A second dimension of being evangelical relates closely to the first: evangelicals experience a warm, personal relationship with God through Jesus Christ. As one old revivalist hymn puts it, "He walks with me, and he talks with me." If you ask a lot of evangelicals, you'll find them referring to this experience in different ways. Some live with a quiet assurance that Christ is present in their lives, and that this divine presence gives them strength to live more faithfully than they otherwise would. For others, this relationship is more intimate. These people feel that they relate to Jesus almost as they would to a friend or a neighbor. Still others, especially Pentecostals and charismatics, don't talk about Jesus so much as they do the indwelling of the Holy Spirit. In really strong cases of charismatic spirituality, they'll describe themselves as "filled with the Spirit," almost the opposite of demon possession.
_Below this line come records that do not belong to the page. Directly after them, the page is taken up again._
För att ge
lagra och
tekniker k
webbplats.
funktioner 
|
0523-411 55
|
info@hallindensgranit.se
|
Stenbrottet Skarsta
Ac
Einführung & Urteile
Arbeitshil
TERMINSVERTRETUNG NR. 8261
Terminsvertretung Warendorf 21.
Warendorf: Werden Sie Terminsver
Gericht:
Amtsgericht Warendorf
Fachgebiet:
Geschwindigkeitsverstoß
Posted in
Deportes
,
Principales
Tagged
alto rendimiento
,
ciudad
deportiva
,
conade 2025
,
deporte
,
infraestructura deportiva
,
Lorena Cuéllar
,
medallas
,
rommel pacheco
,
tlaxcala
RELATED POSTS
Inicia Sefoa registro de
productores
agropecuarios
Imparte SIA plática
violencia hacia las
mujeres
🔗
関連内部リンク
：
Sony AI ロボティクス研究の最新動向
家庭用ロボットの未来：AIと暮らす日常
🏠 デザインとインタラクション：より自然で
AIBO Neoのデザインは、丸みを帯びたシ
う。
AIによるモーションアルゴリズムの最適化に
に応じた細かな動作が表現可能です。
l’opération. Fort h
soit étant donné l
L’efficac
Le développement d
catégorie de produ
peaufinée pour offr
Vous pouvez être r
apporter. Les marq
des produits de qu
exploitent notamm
My own experience of this relational faith is usually a mild, but -- there's that word again -- warm sense of Christ's presence. If I'm driving on a particularly beautiful day, I might catch myself reaching up to touch the roof of the car in gratitude. (I might do the same thing on an ugly, rainy day if I'm so moved.) It's very rare for me to experience distinctly mystical encounters. On perhaps five or so occasions in my entire life, I've felt a definite sense that I experienced insight into God's will in specific ways. Just a couple of times that feeling came with words - I didn't "hear" anything, but I felt like I had entered truth in a new level. Most of the time, though, it's a sense of fullness, companionship, and love. Obviously, other people have other experiences.
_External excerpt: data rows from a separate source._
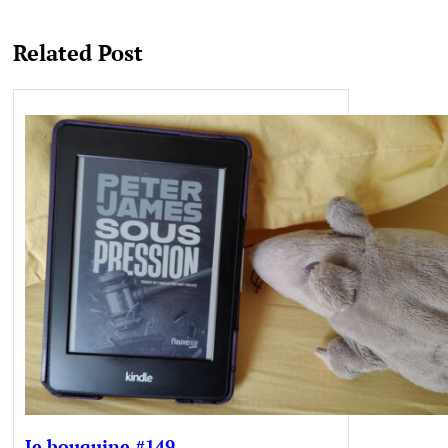
Related Post
Je bouquine #149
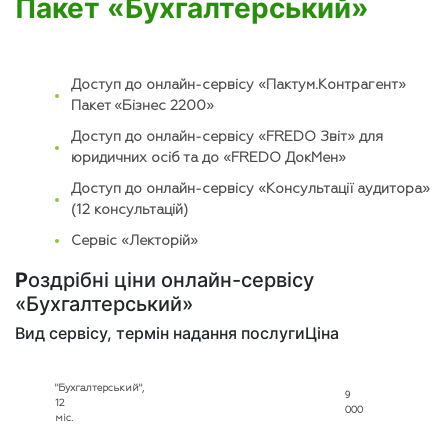
Пакет «Бухгалтерський»
Доступ до онлайн-сервісу «Пактум.Контрагент»
Пакет «Бізнес 2200»
Доступ до онлайн-сервісу «FREDO Звіт» для
юридичних осіб та до «FREDO ДокМен»
Доступ до онлайн-сервісу «Консультації аудитора»
(12 консультацій)
Сервіс «Лекторій»
Р
оздрібні ціни онлайн-сервісу
«Бухгалтерський»
Вид сервісу, термін надання послуги
Ціна
"Бухгалтерський",
9
12
000
міс.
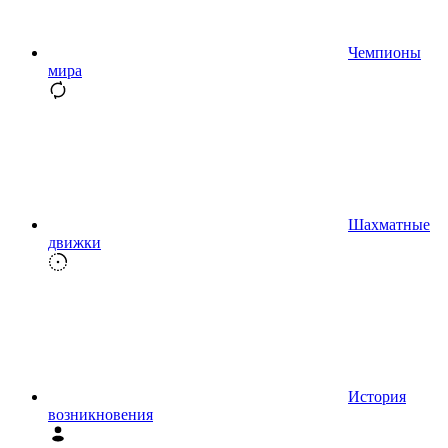
Чемпионы
мира
Шахматные
движки
История
возникновения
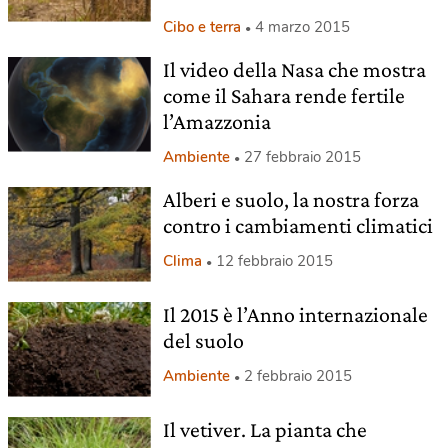
Cibo e terra
4 marzo 2015
Il video della Nasa che mostra
come il Sahara rende fertile
l’Amazzonia
Ambiente
27 febbraio 2015
Alberi e suolo, la nostra forza
contro i cambiamenti climatici
Clima
12 febbraio 2015
Il 2015 è l’Anno internazionale
del suolo
Ambiente
2 febbraio 2015
Il vetiver. La pianta che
The danger that accompanies such a warm, personal faith experience is that it is easy to deceive ourselves. It's also easy to deceive communities. We often project onto God our own prejudices and desires, and there are no rules to help us know the difference between divine affirmation and self-serving fantasy. Most evangelicals live with this tension without acting nutty -- but we all know how badly things can go.

Third, most evangelicals have what I would call a "devotional" relationship to the Bible. By "devotional" I mean that we read the Bible with the expectation that it will address our lives in life-giving ways. This expectation applies to naïve biblicists, who believe that every word of the Bible is the very word God dictated. It also applies to those of us who are comfortable with a more scholarly disposition. We know the Bible didn't just drop down from heaven, but we still expect to hear God speaking through it. Even when I'm working on the Bible for scholarly writing, there's always that part of me that's listening for what God has to say.
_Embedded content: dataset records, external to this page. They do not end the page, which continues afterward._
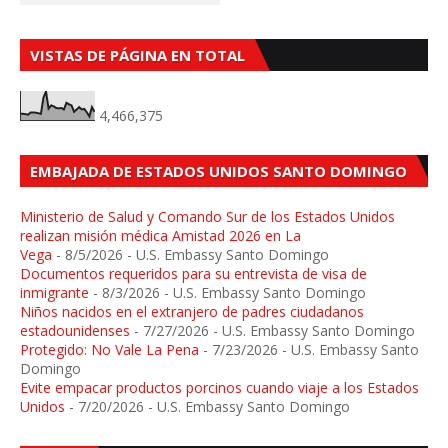
VISTAS DE PÁGINA EN TOTAL
4,466,375
EMBAJADA DE ESTADOS UNIDOS SANTO DOMINGO
Ministerio de Salud y Comando Sur de los Estados Unidos
realizan misión médica Amistad 2026 en La
Vega
- 8/5/2026
- U.S. Embassy Santo Domingo
Documentos requeridos para su entrevista de visa de
inmigrante
- 8/3/2026
- U.S. Embassy Santo Domingo
Niños nacidos en el extranjero de padres ciudadanos
estadounidenses
- 7/27/2026
- U.S. Embassy Santo Domingo
Protegido: No Vale La Pena
- 7/23/2026
- U.S. Embassy Santo
Domingo
Evite empacar productos porcinos cuando viaje a los Estados
Unidos
- 7/20/2026
- U.S. Embassy Santo Domingo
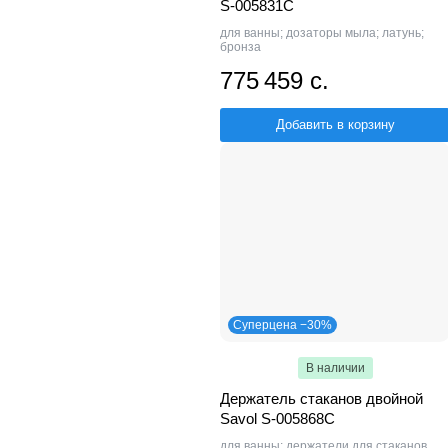
S-005831C
для ванны; дозаторы мыла; латунь;
бронза
775 459 с.
Добавить в корзину
Суперцена −30%
В наличии
Держатель стаканов двойной
Savol S-005868C
для ванны; держатели для стаканов,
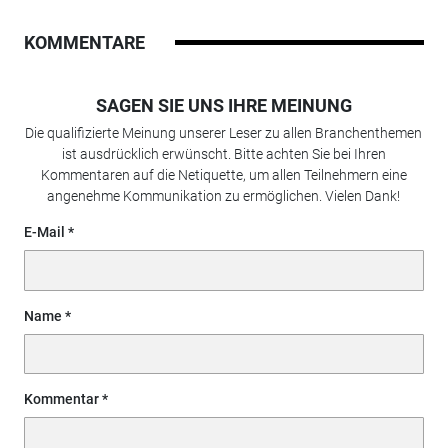
KOMMENTARE
SAGEN SIE UNS IHRE MEINUNG
Die qualifizierte Meinung unserer Leser zu allen Branchenthemen
ist ausdrücklich erwünscht. Bitte achten Sie bei Ihren
Kommentaren auf die Netiquette, um allen Teilnehmern eine
angenehme Kommunikation zu ermöglichen. Vielen Dank!
E-Mail
Name
Kommentar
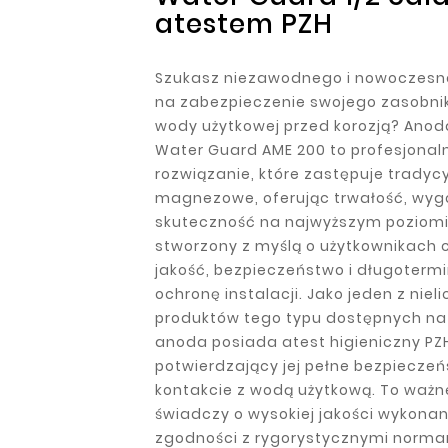
atestem PZH
Szukasz niezawodnego i nowoczes
na zabezpieczenie swojego zasobnik
wody użytkowej przed korozją? Ano
Water Guard AME 200 to profesjonal
rozwiązanie, które zastępuje tradyc
magnezowe, oferując trwałość, wyg
skuteczność na najwyższym poziomi
stworzony z myślą o użytkownikach 
jakość, bezpieczeństwo i długoterm
ochronę instalacji. Jako jeden z niel
produktów tego typu dostępnych na 
anoda posiada atest higieniczny PZ
potwierdzający jej pełne bezpiecze
kontakcie z wodą użytkową. To ważn
świadczy o wysokiej jakości wykonan
zgodności z rygorystycznymi normam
Several dangers accompany devotional approaches to the Bible, and they're too complicated for a substantial discussion. One common problem is that evangelicals tend to apply the Bible too personally. The Bible isn't just about "me." For example, we're inclined read the Abraham and Sarah stories as case studies in living faithfully -- but what if they just don't work well for that purpose? Evangelicals so personalize our faith that we often miss how Scripture speaks to communities or to society. Everyone who reads the Bible comes to it with assumptions about what it might or might not mean. Like everyone else, evangelicals have lots to learn from other readers. Evangelicals struggle in coming to terms with the Bible's ethically offensive or violent dimensions, leading us to play complicated intellectual games in order to "explain away" the problems. Finally, this direct, devotional encounter with Scripture has led too many evangelicals to fear genuine scholarship that might complicate their relationship to the Bible.

Other people would lengthen this list, but I'm already over my word limit. To my mind, a sense of personal commitment, a warm, personal encounter with Jesus Christ, and a devotional openness to the Bible provide an adequate introduction to being evangelical. Then again, if you want to understand what being evangelical means, just ask an evangelical.